◆ TEXT SEGMENT:
==============================
As displayed in the Purita Kalaw-Ledesma Center, this context adds another dimension to the photographs, underscoring the porousness between Purita’s and Paola’s social networks. “We know Purita commissioned Paola to take photos of her friends in the art community, which included Paola’s father, Arturo Luz,” adds Hirano. Moreover, a number of the paintings from the KLFI Collection are by artists whom Paola herself photographed.
The interconnectedness within this archive speaks to Purita’s capacity to bring together artists of various persuasions, a gesture that can accumulate into an artistic act. LK Rigor, who co-curated the show with Hirano, references British anthropologist Tim Ingold, drawing parallels between archival and artistic practice: “I also see Purita the archivist as an artisan who, according to Ingold, ‘couples his own movements and gestures—indeed, his very life—with the becoming of materials, joining with and following the forces and flows that bring his work to fruition.’”
==============================
Recorded data

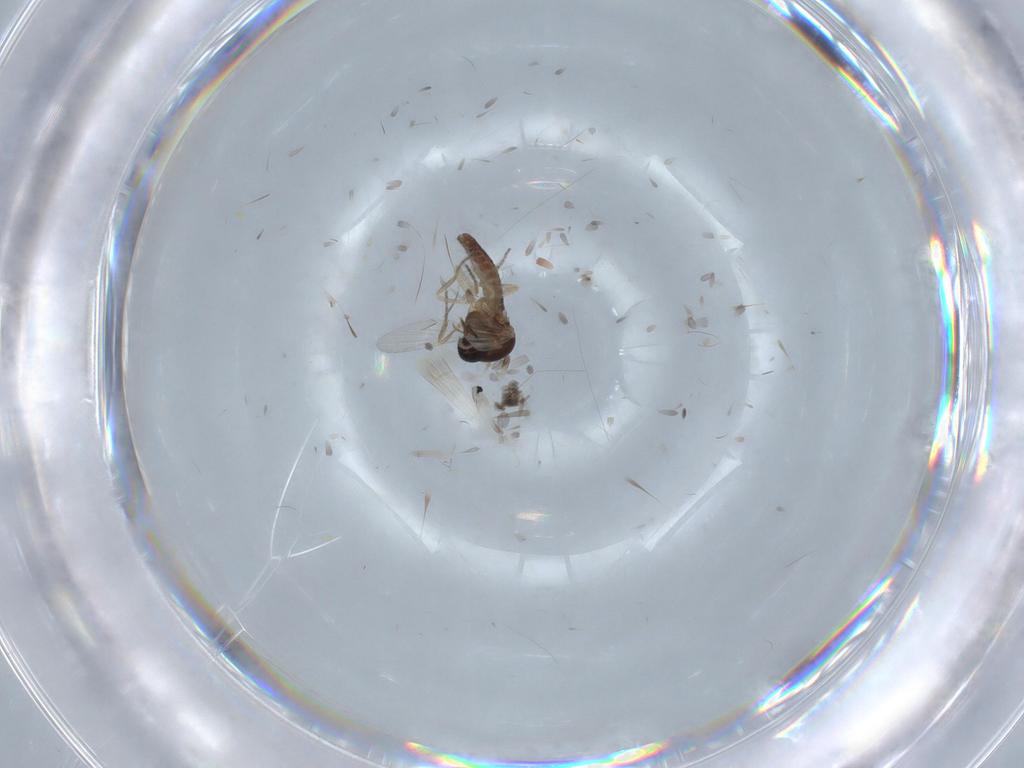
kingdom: Animalia
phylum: Arthropoda
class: Insecta
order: Diptera
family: Ceratopogonidae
==============================
◆ TASK STATEMENT:
In the passage on Purita's archive, rewrite everything from "As displayed in" down to "Paola herself photographed.", putting "arts circle" in place of "art community".

◆ RESULT:
As displayed in the Purita Kalaw-Ledesma Center, this context adds another dimension to the photographs, underscoring the porousness between Purita’s and Paola’s social networks. “We know Purita commissioned Paola to take photos of her friends in the arts circle, which included Paola’s father, Arturo Luz,” adds Hirano. Moreover, a number of the paintings from the KLFI Collection are by artists whom Paola herself photographed.